■ TEXT PROVIDED ■
******************************
Open MPI logo

Open MPI User's Mailing List Archives

  |   Home   |   Support   |   FAQ   |   all Open MPI User's mailing list

Subject: Re: [OMPI users] OMPI error in MPI_Cart_create (in code that works withMPICH2)
From: Greg Fischer (greg.a.fischer_at_[hidden])
Date: 2009-09-02 10:27:11


Thanks, Jeff.

OK, I've found the offending code and gotten rid of the fork() warning. I'm
still left with this:

[bl302:26556] *** An error occurred in MPI_Cart_create
[bl302:26556] *** on communicator MPI_COMM_WORLD
[bl302:26556] *** MPI_ERR_ARG: invalid argument of some other kind
[bl302:26556] *** MPI_ERRORS_ARE_FATAL (your MPI job will now abort)
--------------------------------------------------------------------------
mpirun has exited due to process rank 4 with PID 13693 on
node bl316 exiting without calling "finalize". This may
have caused other processes in the application to be
terminated by signals sent by mpirun (as reported here).
******************************
Stored records:

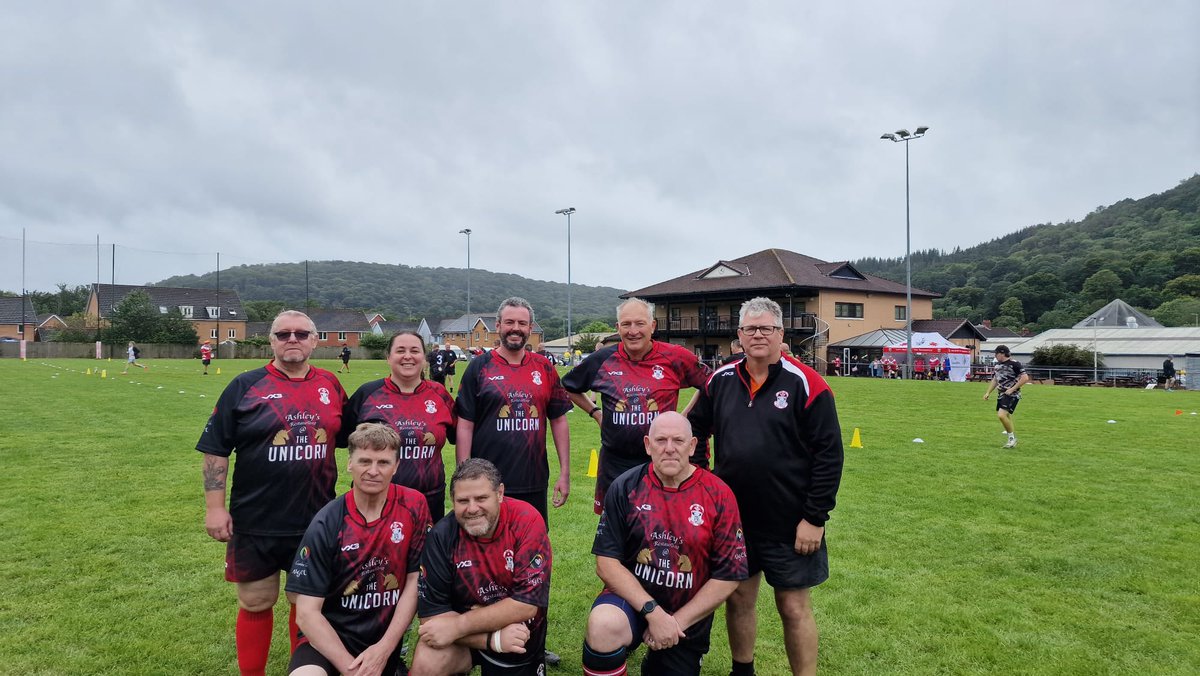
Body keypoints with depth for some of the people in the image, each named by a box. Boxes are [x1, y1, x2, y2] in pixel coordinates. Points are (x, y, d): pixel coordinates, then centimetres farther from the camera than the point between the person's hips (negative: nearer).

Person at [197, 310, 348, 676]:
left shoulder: (330, 385, 3)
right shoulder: (245, 386, -4)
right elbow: (215, 450, -3)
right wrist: (215, 507, -8)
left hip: (317, 519, 2)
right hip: (256, 523, -2)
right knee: (256, 603, 10)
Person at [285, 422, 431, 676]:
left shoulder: (413, 506, -7)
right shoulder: (326, 524, -11)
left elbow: (415, 581, -2)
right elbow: (306, 613, -10)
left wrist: (384, 648, -9)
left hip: (387, 637, 4)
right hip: (330, 636, -3)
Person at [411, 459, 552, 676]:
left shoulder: (527, 521, -23)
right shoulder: (442, 537, -19)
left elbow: (527, 604, -24)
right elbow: (432, 614, -17)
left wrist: (457, 626, -25)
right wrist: (493, 639, -27)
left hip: (519, 636, 0)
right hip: (466, 635, 0)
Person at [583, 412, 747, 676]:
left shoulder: (718, 495, -9)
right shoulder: (625, 488, -9)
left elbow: (729, 576, -7)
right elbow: (606, 562, -11)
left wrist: (677, 621, -11)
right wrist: (653, 612, -20)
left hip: (689, 617, 2)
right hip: (632, 597, -2)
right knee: (603, 627, -34)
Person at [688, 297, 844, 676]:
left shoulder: (805, 384, -10)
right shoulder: (721, 381, 2)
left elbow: (829, 454, -11)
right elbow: (694, 430, 15)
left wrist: (815, 518, -14)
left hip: (790, 523, -4)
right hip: (733, 517, 4)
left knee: (794, 607, 6)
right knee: (738, 599, 16)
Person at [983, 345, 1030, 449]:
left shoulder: (1014, 364, -13)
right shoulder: (998, 364, 12)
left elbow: (1025, 378, -16)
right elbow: (995, 379, 23)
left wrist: (1012, 389, -18)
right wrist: (988, 392, 16)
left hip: (1012, 395, -8)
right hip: (1001, 394, 8)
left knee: (1001, 415, -20)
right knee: (1006, 417, 14)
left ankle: (1012, 437, -3)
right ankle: (1012, 440, 28)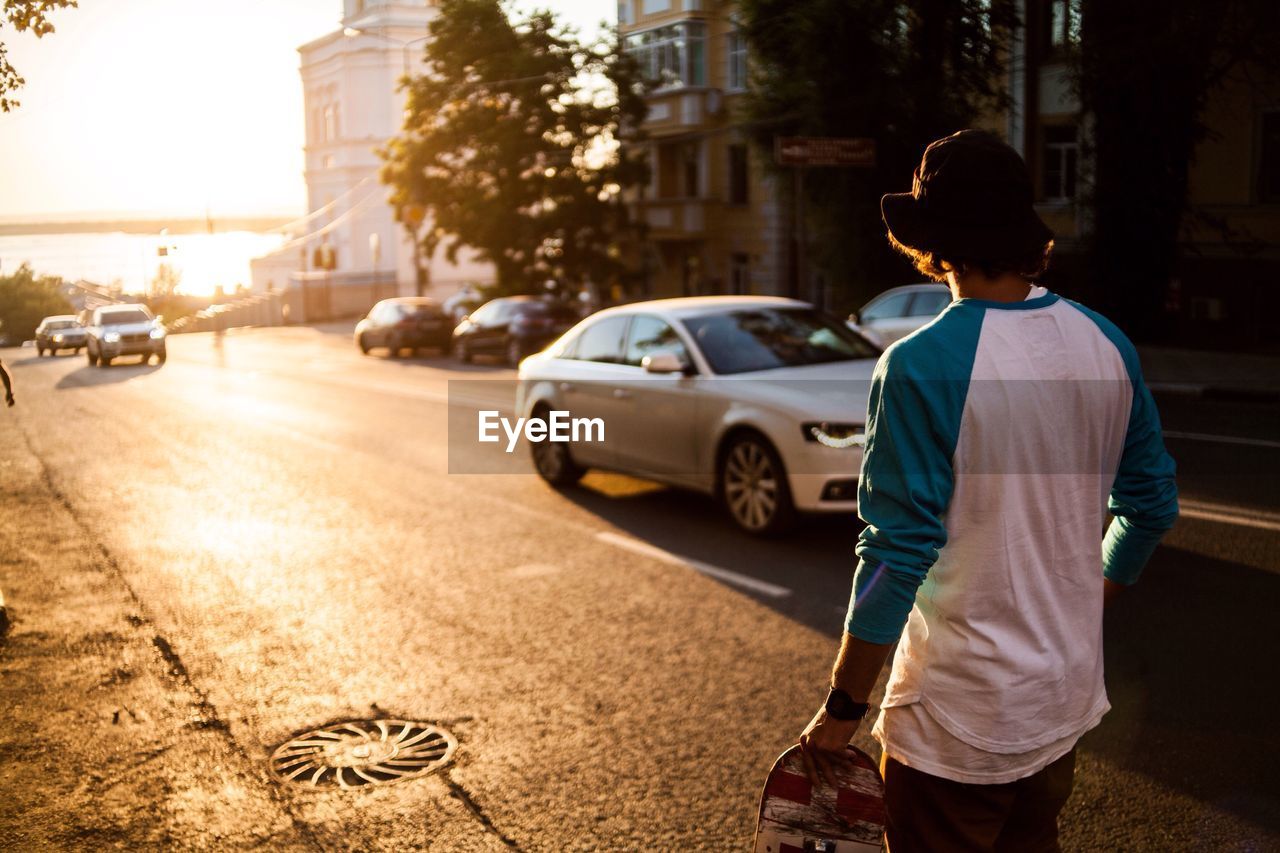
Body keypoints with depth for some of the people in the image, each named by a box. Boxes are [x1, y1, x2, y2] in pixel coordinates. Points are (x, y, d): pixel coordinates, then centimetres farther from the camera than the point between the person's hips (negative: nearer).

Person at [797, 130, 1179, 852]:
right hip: (1069, 697, 7)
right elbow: (1152, 506, 8)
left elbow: (898, 555, -21)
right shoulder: (1107, 346, -1)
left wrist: (842, 709, -11)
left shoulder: (922, 366, -22)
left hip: (960, 717, -6)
******************************
■ PROBLEMS TO WORK ON ■
1. From the Open MPI mailing list post, write out the passage between "From: Greg Fischer" and "will now abort)", inclusive.
2. Continue the mailing list post about the MPI_Cart_create error from the point where it stops.

■ EXERCISE RESULTS ■
1.
From: Greg Fischer (greg.a.fischer_at_[hidden])
Date: 2009-09-02 10:27:11


Thanks, Jeff.

OK, I've found the offending code and gotten rid of the fork() warning. I'm
still left with this:

[bl302:26556] *** An error occurred in MPI_Cart_create
[bl302:26556] *** on communicator MPI_COMM_WORLD
[bl302:26556] *** MPI_ERR_ARG: invalid argument of some other kind
[bl302:26556] *** MPI_ERRORS_ARE_FATAL (your MPI job will now abort)

2.
--------------------------------------------------------------------------
[bl316:13691] 7 more processes have sent help message help-mpi-errors.txt /
mpi_errors_are_fatal
[bl316:13691] Set MCA parameter "orte_base_help_aggregate" to 0 to see all
help / error messages

I'm going to try re-compiling OpenMPI, itself, with the Intel compilers.
Any other ideas?

On Wed, Sep 2, 2009 at 12:01 AM, Jeff Squyres <jsquyres_at_[hidden]> wrote:

> *Something* in your code is calling fork() -- it may be an indirect call
> such as system() or popen() or somesuch. This particular error message is
> only printed during a "fork pre-hook" that Open MPI installs during MPI_INIT
> (registered via pthread_atfork()).
>
> Grep through your code for calls to system and popen -- see if any of these
> are used.
>
> There is no functional difference between "include 'mpif.h'" and "use mpi"
> in terms of MPI functionality at run time -- the only difference you get is
> a "better" level of compile-time protection from the Fortran compiler.
> Specifically, "use mpi" will introduce strict type checking for many (but
> not all) of the MPI functions at compile time. Hence, the compiler will
> complain if you forget an IERR parameter to an MPI function, for example.
>
> "use mpi" is not perfect, though -- there are many well-documented problems
> because of the design of the MPI-2 Fortran 90 interface (which are currently
> being addressed in MPI-3, if you care :-) ). More generally: "use mpi" will
> catch *many* compile errors, but not *all* of them.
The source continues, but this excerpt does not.